Within 10 minutes of arriving, I was introduced to the man of the evening. Sinner is tall, though not quite as towering as he appears on court, smooth and utterly charming. For a 24-year-old, he’s incredibly comfortable conversing; our discussions went far and wide, from his tennis rivalries and his friendship with World No. 1, Carlos Alcaraz. Rivalries and respect, and how the two coexist. Carlos, he said, is absolutely still a rival, friendship notwithstanding. It has to be that way. Having just got off a long-haul flight from the northern hemisphere, we moved on to travel, the universal misery of airports, regardless of where you are sitting on the plane. The upside, it turns out, is that when tournament schedules overlap, he and Carlos now share a private jet. A practical solution, if ever there was one.

With a life of constant travel, I was curious whether he had a girlfriend — yes, he does — but he admitted to the challenges that come with relationships when performing at his level. I offered some unsolicited advice about relationships being all about timing, and him having plenty of time on his side.

We then discussed the uniqueness of tennis, the mental load of the sport, and how much of it is about reading people rather than simply hitting balls. Patterns, habits, instincts. “It’s like chess,” I said. He agreed.
The draw for the Australian Open was being announced the following morning, so I asked if he felt nervous. In what I was beginning to recognise as classic Sinner behaviour, he shrugged it off. “It’s not nerves”, he said, “it’s information”. Once you know who you’re playing, you can work out your strategy. Each opponent brings a different style, a different nuance. The key is outsmarting them while staying true to your own game. I asked about the risk of an early exit, because tennis has a habit of humbling even the best. He laughed. “No problemo.”

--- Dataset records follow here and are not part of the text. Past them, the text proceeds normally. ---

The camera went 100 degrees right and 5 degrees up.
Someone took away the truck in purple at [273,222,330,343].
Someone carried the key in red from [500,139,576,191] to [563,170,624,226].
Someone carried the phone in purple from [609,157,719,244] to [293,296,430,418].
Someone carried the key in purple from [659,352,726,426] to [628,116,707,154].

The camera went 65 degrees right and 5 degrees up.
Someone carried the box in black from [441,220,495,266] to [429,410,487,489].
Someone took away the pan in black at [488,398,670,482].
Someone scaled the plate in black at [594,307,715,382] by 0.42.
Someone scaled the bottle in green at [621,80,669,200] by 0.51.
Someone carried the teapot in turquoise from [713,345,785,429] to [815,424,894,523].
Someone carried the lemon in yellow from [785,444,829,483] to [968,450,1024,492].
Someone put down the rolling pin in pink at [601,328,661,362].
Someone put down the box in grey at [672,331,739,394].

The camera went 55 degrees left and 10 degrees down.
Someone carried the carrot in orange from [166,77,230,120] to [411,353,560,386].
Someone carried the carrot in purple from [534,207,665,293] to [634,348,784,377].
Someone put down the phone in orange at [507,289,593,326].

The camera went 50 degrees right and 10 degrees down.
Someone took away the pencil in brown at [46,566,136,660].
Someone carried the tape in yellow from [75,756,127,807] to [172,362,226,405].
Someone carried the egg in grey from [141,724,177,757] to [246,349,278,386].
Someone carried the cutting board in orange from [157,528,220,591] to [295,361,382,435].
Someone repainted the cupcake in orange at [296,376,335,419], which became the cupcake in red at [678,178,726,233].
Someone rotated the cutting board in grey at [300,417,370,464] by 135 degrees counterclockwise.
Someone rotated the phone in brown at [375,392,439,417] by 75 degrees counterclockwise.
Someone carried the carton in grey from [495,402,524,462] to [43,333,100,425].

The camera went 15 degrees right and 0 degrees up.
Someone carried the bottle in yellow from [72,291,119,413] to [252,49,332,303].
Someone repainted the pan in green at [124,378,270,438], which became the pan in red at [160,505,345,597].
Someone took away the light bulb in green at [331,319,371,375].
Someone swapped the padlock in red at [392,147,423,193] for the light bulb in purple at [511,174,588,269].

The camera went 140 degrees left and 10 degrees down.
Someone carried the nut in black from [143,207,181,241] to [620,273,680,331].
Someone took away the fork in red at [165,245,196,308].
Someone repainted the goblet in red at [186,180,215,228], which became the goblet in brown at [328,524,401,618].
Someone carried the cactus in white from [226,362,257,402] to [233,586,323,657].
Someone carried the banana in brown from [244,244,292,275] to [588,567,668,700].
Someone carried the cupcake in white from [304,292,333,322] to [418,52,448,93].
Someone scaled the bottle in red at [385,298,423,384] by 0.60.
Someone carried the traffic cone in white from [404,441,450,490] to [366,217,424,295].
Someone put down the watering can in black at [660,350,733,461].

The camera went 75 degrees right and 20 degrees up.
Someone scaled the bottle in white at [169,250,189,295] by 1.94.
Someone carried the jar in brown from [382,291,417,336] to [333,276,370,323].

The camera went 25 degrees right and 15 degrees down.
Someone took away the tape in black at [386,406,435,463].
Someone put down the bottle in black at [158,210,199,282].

For dinner, Sinner had swapped his tournament uniform for a head-to-toe Gucci look that felt perfectly aligned with him: crisp, controlled, and quietly bold. The kind of elegance that doesn’t announce itself. Fashion is its own discipline, after all; another form of preparation. And this season, Gucci’s mood is unmistakably shifting under Demna, sharper, more referential, more charged. It’s a new chapter, and seeing Sinner wear it, you could feel the point being made: performance and style don’t have to live in different rooms.
Then came the delicious postscript. The announcement of Aryna Sabalenka, too, joining the Gucci family is a power move that’s a perfect alignment. Gucci has officially arrived at centre court.